• _Problems to work on_
• a. In the PyTorch environment setup guide, which module must also be loaded to train a model with mixed precision?
• b. Carry on the PyTorch environment setup guide from its last sentence, in the same style.

• _Source passage_
:::
Pytorch Environment Setup & User Guide

1 - Training

Training a model simply means learning (determining) good values for all the weights and the bias from labeled examples. Huawei Ascend 910 Chips mainly developed for high performance training but also supports inference.

1.1 - Pytorch-v1.5.0

The modules, model and so on information used during the PyTorch-v1.5.0 training performed on the specified cluster are given below.

1.1.1 - Module Load Environment preparation:

module load GCC/9.5.0 OpenMPI PyTorch-CANN/1.5.0

Note: If you want to train model with mixed precision, you also need to load Apex module

module load apex

1.1.2 Model Training

Training Script:

module cat <<EOF > batchscript.sh
#!/bin/bash
#SBATCH --partition=a800-9000
#SBATCH --time=00:10:00
#SBATCH --ntasks=1
#SBATCH --nodes=1
#Displays avaliablity of NPU's > npu-smi info
<Training command>
EOF

sbatch batchscript.sh

1.1.3 Example Usage

Environment Preperation:

module load GCC/9.5.0 OpenMPI PyTorch-CANN/1.5.0 apex
git clone https://gitee.com/tianyu__zhou/pytorch_lenet_on_npu.git
cd pytorch_lenet_on_npu

Training Script:

module cat <<EOF > batchscript.sh
#!/bin/bash
#SBATCH --partition=a800-9000
#SBATCH --time=00:10:00
#SBATCH --ntasks=1
#SBATCH --nodes=1
npu-smi info
export RANK_SIZE=1
python3 train_npu.py --epochs 10 --batch-size 64 --device_id 0
EOF

Run the Script:

sbatch batchscript.sh
>>> Submitted batch job 1079
cat slurm-1079.out
>>> [...]

2 - Inference

Model inference is the process of using a trained model to infer a result from live data. Ascend 310 chips supports only inference.
:::
• _Collected material_
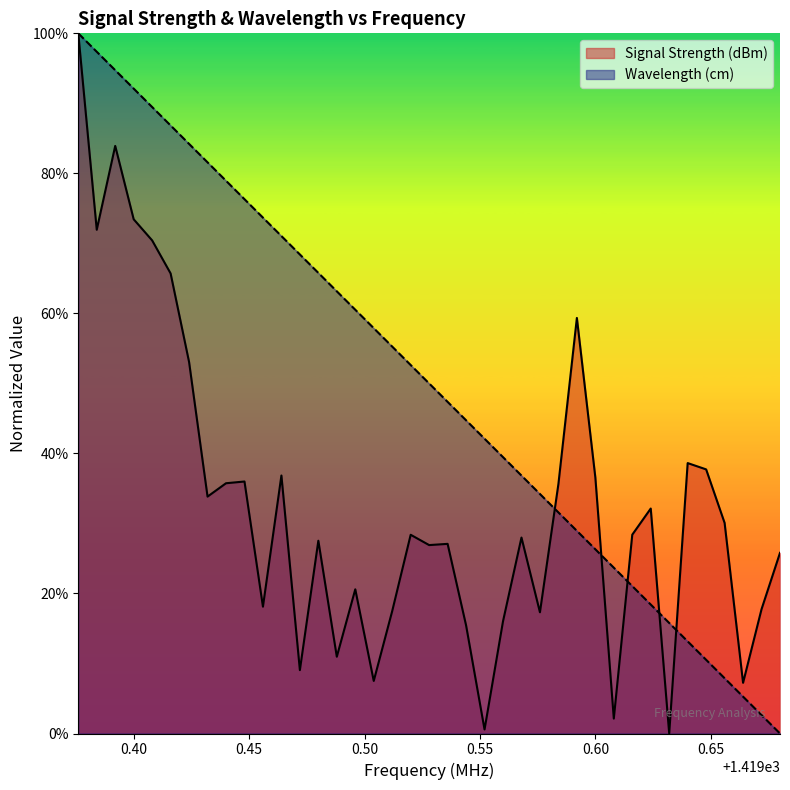

At which label does Wavelength (cm) reach its minimum?

1419.68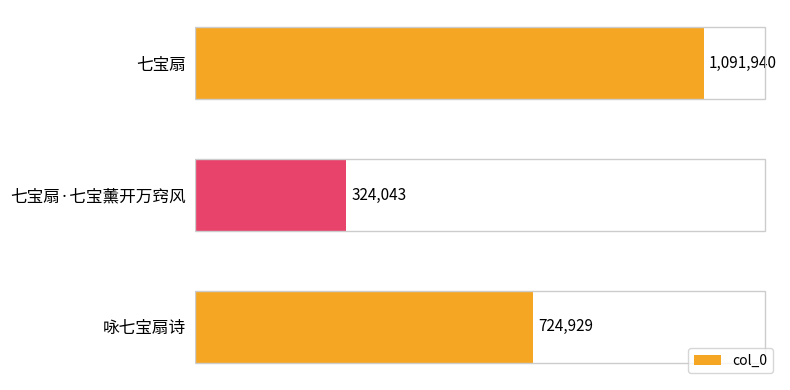

What is the difference between the maximum and minimum values?

767897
:::
• _Set of answers_
• a. The Apex module (module load apex).

• b.
Note::
  • A310 chips are developed much smaller than A910 chips to bring inference solutions in real life more easily with lesser power consumption with more affordable price. You can discover more from the link .

2.1 - Online Inference

Online inference means, running an operation without converting model. It supports to inference Tensorflow, Pytorch and Mindspore models in original form. While Huawei A310 chips supports Tensorflow and Mindspore models for online inference, A910 chips supports Tensorflow, Pytorch and Mindspore models.

2.1.1 - Pytorch-v1.5.0

The modules, model and so on information used during the PyTorch-v1.5.0 Online Inference performed on the specified cluster are given below.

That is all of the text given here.